In this study, we proposed a novel Lexicon-based pseudo-labeling method utilizing explainable AI(XAI) approach. Existing approach have a fundamental limitation in their robustness because poor classifier leads to inaccurate soft-labeling, and it lead to poor classifier repetitively. Meanwhile, we generate the lexicon consists of sentiment word based on the explainability score. Then we calculate the confidence of unlabeled data with lexicon and add them into labeled dataset for the robust pseudo-labeling approach.
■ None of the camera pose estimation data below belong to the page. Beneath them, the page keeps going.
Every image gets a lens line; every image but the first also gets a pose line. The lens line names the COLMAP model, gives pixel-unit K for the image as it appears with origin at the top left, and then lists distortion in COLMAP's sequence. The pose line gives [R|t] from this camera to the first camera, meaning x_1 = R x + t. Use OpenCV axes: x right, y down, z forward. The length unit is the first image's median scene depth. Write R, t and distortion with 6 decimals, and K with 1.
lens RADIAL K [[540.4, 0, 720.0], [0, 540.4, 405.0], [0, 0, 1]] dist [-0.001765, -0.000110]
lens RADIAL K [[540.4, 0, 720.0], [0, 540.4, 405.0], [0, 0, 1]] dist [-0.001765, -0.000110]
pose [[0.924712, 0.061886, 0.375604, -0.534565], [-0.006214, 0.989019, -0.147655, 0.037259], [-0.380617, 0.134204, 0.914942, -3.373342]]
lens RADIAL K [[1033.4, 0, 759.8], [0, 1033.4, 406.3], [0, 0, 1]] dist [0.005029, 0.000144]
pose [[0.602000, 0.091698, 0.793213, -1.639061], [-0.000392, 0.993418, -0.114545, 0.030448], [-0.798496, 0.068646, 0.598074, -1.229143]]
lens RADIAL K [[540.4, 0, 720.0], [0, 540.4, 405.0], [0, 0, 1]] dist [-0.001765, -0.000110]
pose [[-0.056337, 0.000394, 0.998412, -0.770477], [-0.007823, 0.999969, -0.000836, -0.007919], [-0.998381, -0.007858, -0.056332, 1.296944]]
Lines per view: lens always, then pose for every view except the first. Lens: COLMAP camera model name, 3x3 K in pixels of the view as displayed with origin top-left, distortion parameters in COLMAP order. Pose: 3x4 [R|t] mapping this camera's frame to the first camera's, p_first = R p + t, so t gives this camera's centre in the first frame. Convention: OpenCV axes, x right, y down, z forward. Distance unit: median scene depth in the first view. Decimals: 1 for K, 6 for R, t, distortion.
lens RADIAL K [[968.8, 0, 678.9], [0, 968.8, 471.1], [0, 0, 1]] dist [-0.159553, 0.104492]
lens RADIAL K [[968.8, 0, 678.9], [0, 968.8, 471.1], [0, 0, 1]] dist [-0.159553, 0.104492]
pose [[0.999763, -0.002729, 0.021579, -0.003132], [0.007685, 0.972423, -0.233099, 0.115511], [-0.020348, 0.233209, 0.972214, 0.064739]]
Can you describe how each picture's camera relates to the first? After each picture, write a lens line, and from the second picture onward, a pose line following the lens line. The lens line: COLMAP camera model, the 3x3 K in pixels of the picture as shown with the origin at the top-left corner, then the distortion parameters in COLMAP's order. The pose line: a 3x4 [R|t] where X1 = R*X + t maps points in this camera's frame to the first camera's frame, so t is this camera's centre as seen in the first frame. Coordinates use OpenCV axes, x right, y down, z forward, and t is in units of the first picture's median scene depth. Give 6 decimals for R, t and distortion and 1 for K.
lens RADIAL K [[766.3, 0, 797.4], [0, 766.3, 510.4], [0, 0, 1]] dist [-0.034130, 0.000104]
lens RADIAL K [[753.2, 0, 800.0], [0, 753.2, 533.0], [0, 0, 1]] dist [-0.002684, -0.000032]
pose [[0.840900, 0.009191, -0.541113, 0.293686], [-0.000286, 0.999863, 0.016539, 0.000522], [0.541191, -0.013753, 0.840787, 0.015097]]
Our proposed method has three contributions. First, the proposed methodology automatically generates a lexicon based on XAI and performs independent pseudo-labeling, thereby guaranteeing higher performance and robustness compared to the existing one. Second, since lexicon-based pseudo-labeling is performed without re-learning in most of models, time efficiency is considerably increased, and third, the generated high-quality lexicon can be available for sentiment analysis of data from similar domains. The effectiveness and efficiency of our proposed method were verified through quantitative comparison with the existing pseudo-labeling method and qualitative review of the generated lexicon.